■ **Your goal**: Go line by line through the entries and show those that hold the string "technikum".

■ **Dataset records**:
------------------------------------------------------------

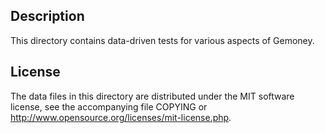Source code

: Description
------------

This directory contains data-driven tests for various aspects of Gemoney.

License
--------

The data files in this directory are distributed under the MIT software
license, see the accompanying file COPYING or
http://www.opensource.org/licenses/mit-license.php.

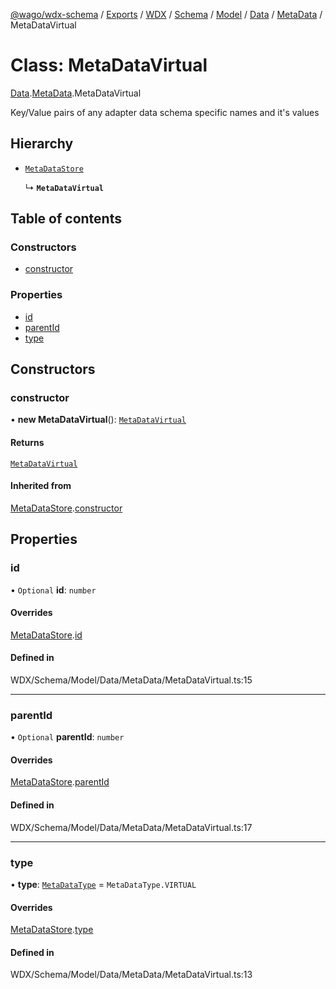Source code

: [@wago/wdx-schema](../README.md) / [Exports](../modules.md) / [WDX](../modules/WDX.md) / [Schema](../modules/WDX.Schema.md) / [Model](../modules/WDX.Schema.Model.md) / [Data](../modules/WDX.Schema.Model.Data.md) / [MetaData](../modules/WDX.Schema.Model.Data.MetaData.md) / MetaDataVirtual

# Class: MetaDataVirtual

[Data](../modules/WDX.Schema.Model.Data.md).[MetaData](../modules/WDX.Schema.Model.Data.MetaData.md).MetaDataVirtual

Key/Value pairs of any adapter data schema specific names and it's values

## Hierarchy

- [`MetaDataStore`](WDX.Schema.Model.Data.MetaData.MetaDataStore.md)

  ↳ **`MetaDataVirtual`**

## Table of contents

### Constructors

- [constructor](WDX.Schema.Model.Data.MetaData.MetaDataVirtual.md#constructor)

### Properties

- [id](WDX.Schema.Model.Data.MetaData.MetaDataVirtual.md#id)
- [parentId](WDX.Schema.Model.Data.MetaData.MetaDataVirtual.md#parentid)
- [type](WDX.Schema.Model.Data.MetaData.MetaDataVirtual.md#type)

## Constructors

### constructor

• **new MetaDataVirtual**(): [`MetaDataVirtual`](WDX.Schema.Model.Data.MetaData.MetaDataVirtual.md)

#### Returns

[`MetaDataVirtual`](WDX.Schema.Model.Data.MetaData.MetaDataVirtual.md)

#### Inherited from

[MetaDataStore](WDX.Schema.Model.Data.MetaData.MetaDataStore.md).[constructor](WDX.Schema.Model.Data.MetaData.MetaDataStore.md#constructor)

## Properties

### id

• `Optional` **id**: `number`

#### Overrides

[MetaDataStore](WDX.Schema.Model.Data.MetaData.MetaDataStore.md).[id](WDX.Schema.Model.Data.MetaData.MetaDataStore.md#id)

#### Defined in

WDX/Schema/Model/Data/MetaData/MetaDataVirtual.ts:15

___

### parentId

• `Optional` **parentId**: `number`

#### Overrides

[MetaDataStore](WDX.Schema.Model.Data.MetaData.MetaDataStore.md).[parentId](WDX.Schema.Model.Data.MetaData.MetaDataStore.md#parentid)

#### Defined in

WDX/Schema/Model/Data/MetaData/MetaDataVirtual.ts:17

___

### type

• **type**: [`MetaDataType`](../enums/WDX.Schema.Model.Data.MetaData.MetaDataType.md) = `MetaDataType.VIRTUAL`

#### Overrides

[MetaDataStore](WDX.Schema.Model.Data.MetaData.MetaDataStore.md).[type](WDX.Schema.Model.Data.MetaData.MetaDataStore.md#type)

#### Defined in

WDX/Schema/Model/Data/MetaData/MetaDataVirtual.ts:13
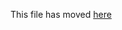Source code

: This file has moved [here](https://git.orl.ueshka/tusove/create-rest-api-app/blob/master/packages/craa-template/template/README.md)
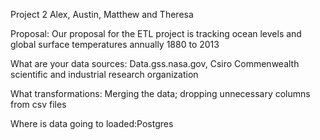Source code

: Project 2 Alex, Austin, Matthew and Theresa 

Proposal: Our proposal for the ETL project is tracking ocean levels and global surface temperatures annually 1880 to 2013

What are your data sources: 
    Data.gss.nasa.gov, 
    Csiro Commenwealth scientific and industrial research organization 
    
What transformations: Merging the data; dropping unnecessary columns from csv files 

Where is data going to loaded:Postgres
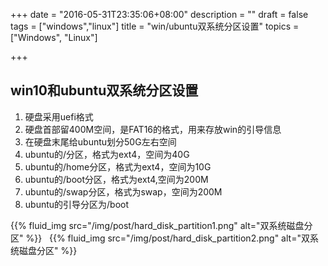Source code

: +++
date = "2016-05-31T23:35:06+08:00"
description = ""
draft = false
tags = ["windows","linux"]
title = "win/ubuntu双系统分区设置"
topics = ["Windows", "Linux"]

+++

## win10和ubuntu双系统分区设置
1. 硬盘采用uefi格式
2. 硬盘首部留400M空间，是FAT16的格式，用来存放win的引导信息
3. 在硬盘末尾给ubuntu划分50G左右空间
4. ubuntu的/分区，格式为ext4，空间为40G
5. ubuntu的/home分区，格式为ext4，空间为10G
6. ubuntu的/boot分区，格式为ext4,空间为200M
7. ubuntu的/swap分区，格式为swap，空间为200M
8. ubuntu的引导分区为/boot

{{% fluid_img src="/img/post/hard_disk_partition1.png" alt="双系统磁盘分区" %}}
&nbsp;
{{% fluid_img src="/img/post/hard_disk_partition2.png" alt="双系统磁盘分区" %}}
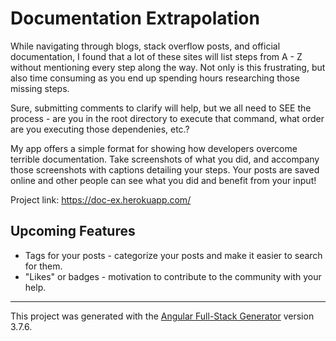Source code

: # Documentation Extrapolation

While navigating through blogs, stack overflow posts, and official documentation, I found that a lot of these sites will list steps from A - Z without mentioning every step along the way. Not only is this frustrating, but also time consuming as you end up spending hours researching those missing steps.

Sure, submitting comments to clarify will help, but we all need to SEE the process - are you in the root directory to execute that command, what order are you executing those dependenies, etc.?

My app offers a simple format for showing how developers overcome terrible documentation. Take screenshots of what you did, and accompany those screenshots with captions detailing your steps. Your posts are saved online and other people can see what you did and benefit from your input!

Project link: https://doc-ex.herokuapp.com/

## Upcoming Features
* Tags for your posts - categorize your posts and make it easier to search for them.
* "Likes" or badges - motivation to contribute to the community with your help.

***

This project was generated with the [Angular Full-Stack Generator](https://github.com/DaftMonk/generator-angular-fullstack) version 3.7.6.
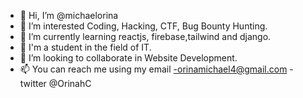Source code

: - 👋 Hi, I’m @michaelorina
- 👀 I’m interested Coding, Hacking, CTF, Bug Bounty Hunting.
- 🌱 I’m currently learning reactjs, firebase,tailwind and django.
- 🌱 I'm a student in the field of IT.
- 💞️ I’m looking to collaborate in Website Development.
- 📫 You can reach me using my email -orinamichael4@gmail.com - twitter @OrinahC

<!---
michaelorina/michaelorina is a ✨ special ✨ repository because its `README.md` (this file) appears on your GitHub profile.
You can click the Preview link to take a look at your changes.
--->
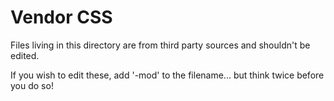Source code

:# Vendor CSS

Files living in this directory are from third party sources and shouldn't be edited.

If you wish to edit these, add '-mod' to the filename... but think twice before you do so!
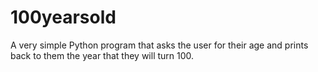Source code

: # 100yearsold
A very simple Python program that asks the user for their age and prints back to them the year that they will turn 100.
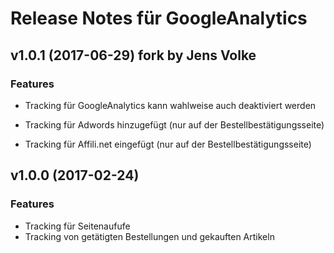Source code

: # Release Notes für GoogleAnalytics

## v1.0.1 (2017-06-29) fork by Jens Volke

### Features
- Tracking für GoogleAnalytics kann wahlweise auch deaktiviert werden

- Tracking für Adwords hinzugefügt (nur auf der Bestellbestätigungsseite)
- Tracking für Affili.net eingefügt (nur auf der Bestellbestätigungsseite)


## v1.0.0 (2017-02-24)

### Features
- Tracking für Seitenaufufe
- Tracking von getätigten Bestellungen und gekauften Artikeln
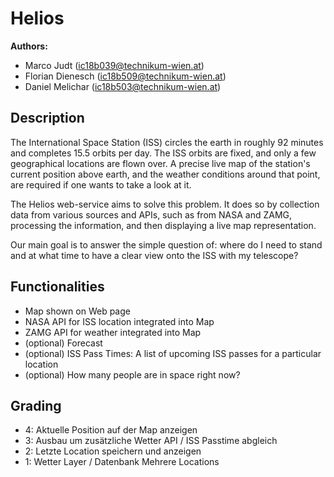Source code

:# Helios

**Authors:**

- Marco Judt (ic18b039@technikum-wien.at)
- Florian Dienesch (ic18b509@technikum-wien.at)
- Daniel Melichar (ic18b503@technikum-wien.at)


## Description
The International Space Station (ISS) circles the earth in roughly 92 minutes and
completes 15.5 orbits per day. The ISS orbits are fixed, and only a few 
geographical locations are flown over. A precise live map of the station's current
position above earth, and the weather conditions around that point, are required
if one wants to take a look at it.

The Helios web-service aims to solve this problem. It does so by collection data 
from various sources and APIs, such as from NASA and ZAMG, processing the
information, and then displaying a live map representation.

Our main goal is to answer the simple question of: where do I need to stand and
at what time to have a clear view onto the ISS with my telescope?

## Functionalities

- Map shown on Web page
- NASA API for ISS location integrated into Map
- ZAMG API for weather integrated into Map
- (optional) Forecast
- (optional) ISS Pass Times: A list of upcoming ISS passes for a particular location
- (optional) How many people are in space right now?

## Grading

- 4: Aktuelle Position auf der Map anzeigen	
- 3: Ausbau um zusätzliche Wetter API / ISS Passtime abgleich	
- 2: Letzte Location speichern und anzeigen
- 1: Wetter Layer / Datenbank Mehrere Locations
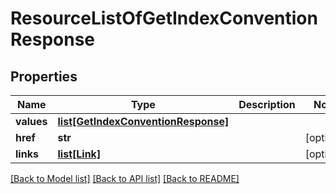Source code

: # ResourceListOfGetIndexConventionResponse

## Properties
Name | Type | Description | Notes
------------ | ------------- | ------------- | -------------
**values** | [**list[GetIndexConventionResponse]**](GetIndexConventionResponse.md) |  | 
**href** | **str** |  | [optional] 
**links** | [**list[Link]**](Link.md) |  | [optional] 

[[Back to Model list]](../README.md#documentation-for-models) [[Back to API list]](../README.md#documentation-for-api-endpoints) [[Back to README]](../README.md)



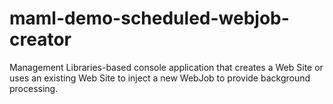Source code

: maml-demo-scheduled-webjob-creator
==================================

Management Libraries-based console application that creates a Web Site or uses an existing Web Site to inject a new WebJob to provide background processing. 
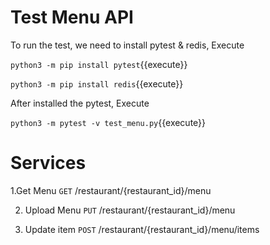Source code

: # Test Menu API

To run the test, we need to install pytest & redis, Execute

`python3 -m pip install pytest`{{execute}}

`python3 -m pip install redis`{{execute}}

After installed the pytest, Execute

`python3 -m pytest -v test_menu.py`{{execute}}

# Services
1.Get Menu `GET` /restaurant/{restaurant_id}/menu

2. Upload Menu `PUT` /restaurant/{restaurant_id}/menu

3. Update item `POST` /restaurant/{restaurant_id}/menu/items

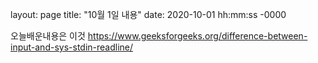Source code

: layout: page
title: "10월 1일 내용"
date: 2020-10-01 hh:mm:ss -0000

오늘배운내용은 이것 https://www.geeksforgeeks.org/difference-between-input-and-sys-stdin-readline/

------------------------------------------------------------

■ **Answer to this problem**:
- Marco Judt (ic18b039@technikum-wien.at)
- Florian Dienesch (ic18b509@technikum-wien.at)
- Daniel Melichar (ic18b503@technikum-wien.at)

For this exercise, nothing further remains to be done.